出演:バビエル・カマラ、ダリオ・グランディネッティ、レオノール・ワトリング、ロサリオ・フローレス ほか

 


Colorful Cinema Paradise-トーク・トゥ・ハー

 

 

 

 

昏睡状態で眠り続ける美しい女性・アリシア。

 

 

 

彼女の介護を担当する男性看護師のベニグノは、意識のない彼女に、その日あった出来事などを語りかけながら、いつ彼女が目覚めても美しいままでいられるよう、献身的に尽くしていた。

 

傷心の女闘牛士・リディア。

 

ふとしたきっかけでライターのマルコと恋に落ちるが、昔交際のあった闘牛士に対する複雑な思いも抱いていた。

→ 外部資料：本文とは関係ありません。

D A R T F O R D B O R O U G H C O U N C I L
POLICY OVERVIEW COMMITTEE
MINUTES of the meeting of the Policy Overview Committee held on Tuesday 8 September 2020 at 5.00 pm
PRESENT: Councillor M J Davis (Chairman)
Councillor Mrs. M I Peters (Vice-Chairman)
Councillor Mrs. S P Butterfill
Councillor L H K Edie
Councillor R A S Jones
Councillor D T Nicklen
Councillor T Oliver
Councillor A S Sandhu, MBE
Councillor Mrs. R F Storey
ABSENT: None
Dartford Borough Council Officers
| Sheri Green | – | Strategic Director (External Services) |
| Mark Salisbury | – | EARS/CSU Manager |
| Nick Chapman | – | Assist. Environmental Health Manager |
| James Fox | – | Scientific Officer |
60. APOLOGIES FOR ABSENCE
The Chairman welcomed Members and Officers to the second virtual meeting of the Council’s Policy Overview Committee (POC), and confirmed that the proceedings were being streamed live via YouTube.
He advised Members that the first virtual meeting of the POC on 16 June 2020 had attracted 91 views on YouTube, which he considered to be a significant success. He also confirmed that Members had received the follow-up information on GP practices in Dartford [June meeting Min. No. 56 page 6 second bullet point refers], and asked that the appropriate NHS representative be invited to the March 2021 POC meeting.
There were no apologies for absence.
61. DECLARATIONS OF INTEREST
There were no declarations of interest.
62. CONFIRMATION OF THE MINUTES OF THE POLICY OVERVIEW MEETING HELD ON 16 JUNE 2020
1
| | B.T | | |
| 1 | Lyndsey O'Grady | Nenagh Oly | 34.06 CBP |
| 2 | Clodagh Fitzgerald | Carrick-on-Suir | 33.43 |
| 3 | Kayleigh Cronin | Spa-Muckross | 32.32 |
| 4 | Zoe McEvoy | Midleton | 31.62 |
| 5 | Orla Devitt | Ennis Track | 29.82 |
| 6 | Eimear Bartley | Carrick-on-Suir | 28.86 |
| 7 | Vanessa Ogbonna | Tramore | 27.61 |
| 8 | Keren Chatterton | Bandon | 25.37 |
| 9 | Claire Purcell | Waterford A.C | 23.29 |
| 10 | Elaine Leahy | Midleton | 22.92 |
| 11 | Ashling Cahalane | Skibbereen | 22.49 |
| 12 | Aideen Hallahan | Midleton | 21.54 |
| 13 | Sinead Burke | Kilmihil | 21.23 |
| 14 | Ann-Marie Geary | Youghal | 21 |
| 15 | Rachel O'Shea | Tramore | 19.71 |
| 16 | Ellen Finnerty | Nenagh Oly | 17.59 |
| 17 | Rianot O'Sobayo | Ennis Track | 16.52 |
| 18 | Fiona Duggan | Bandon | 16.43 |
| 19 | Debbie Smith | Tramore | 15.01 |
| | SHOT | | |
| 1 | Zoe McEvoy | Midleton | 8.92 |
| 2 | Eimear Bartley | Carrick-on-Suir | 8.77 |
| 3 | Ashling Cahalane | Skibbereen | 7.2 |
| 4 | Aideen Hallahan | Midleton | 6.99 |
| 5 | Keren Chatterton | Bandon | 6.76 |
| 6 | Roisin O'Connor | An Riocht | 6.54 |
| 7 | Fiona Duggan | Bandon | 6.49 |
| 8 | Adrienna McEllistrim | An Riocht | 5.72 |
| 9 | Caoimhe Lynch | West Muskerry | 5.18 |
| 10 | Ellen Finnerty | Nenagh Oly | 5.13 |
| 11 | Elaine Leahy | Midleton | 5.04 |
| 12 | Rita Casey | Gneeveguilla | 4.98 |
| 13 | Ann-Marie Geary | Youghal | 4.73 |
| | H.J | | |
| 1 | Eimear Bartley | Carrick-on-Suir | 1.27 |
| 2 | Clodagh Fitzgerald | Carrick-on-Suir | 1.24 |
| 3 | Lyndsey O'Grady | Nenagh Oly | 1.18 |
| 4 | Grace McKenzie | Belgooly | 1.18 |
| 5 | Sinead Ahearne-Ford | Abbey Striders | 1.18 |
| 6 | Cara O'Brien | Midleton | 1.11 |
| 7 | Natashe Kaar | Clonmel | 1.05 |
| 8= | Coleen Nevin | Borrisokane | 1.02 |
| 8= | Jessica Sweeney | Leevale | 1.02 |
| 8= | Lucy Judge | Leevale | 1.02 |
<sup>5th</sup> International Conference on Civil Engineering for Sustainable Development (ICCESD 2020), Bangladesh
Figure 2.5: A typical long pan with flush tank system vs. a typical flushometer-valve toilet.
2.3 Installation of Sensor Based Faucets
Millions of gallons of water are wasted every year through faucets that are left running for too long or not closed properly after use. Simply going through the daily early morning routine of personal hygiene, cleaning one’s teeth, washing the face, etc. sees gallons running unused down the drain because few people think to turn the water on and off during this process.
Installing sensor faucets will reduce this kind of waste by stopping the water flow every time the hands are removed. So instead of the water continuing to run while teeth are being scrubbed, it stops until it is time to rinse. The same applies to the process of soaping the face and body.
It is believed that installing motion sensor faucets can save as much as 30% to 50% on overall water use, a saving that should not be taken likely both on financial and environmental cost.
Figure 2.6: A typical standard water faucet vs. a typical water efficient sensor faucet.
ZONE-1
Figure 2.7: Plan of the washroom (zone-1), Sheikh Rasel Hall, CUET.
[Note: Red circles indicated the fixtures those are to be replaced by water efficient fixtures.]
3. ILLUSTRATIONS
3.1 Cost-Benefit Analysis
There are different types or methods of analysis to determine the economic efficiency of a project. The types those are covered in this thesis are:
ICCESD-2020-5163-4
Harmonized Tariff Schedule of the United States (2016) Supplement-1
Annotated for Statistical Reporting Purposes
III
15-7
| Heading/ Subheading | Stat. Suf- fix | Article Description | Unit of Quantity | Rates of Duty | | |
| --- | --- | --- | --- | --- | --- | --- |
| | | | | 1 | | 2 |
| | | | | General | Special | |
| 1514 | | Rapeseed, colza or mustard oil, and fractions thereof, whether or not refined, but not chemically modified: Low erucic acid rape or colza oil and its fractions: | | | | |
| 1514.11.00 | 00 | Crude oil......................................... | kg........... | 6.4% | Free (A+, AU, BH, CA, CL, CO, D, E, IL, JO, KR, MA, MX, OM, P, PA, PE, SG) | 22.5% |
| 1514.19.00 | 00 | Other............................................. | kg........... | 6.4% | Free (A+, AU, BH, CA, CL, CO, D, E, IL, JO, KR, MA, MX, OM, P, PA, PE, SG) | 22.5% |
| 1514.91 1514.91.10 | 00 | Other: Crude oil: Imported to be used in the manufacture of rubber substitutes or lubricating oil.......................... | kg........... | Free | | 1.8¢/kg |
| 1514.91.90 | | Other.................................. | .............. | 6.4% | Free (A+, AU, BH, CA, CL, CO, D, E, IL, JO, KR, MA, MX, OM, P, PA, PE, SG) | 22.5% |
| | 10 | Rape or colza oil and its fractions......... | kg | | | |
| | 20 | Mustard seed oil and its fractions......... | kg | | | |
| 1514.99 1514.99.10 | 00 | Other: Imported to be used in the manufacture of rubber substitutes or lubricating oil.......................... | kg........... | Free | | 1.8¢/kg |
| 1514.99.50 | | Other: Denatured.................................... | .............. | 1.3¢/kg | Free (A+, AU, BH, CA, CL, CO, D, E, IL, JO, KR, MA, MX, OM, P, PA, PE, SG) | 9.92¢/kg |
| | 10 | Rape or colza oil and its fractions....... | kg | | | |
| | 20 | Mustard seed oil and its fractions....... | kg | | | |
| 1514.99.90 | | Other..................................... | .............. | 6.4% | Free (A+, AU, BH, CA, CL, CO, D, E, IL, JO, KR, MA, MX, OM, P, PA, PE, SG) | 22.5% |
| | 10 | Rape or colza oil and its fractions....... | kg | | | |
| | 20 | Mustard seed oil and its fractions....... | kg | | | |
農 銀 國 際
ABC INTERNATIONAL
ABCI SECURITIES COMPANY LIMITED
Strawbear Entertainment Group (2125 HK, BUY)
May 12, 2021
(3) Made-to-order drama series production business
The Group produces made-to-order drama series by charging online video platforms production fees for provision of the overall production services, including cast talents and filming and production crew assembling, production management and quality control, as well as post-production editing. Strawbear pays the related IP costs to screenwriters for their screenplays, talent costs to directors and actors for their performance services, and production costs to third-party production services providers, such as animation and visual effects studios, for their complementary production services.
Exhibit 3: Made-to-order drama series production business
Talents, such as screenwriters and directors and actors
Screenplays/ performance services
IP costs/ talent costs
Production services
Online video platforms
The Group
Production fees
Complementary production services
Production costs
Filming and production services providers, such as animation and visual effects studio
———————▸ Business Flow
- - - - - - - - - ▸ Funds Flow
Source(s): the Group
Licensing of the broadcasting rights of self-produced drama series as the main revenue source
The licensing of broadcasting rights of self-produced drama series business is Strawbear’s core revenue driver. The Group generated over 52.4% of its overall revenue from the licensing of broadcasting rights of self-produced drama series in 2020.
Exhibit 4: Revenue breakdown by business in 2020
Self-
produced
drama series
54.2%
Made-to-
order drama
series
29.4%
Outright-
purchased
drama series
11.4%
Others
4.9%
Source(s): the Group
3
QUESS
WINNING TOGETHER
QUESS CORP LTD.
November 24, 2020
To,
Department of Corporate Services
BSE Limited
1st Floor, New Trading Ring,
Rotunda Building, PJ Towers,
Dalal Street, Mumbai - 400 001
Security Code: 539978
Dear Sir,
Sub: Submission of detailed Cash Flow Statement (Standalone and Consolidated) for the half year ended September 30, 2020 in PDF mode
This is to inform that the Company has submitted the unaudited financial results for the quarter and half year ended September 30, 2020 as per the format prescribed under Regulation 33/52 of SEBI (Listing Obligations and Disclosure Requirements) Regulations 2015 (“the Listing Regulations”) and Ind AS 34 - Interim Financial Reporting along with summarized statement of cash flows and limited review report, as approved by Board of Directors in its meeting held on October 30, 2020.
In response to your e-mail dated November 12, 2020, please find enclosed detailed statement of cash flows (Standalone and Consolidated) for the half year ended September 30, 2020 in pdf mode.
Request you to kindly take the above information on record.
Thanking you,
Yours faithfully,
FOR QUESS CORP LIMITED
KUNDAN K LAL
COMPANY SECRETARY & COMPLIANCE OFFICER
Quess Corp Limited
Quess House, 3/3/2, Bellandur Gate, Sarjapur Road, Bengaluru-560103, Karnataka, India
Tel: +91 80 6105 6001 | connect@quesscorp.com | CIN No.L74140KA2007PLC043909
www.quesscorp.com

そんな動揺を抱えながら闘牛に臨んだ彼女は、突進してきた牛に突き上げられ、重傷を負い、昏睡状態に陥る。

 

同じ病院で過ごす二組の男女。

 

悲しみに暮れるマルコに対し、ベニグノはアリシアに尽くし続ける日々に幸福を感じている。

 

やがてマルコとベニグノに友情が芽生え、互いの過去が次第に明らかになる。

 

それぞれに愛と孤独を抱え、共感していくふたりだったが、ベニグノのそれは異質で、危うさをはらむものだった・・・。

 

 

正直、家族で観たら気まずくなる映画です。

 

 

ベニグノの特殊な愛情表現にはついていけず、途中でちょっと気持ちが引くんですが、マルコの存在のおかげで、後味の悪さが相当やわらいでいます。

 

観客が感情移入しやすい「普通」の感覚を持ちながらも、ちょっとしたことで涙をこぼすような高い感受性を備えたマルコ。

 

 

「普通」目線のマルコが、親身になってベニグノを助けようとする姿勢を見て、観客もベニグノを理解しようという気持ちになるのかな、なんて感じました。

 

 

この作品は、ドイツの舞踊家 ピナ・バウシュや、ブラジルのミュージシャン カエターノ・ヴェローゾが登場していることでも注目されました。

 

自分はダンス・バレエ・舞踊といった知識はゼロ、ブラジルの音楽の知識もゼロでしたが、このふたりの静かな存在感は、とても印象的でした。

 

DVDに付いていたパンフを読むと、ヴィム・ヴェンダース監督がピナ・バウシュと何かつくろうと考えていたところ「すばしっこいスペイン人(アルモドバル監督)に先にやられてしまった」んだそうです。

 

 

それでも結局、ヴィム・ヴェンダースは、ピナ・バウシュを追ったドキュメンタリー映画「ピナ・バウシュ 夢の教室」を撮り、ピナ本人の逝去という大きなできごとを乗り越えて、完成にこぎつけました。

 

しかも3D。

 

今日、東京方面に用事があり、午前中どこかで映画を観ようと調べていたら、うまいこと有楽町で10時前からこの映画の上映があるようなので、早起きしてこの3D映画を観に行こうと思います。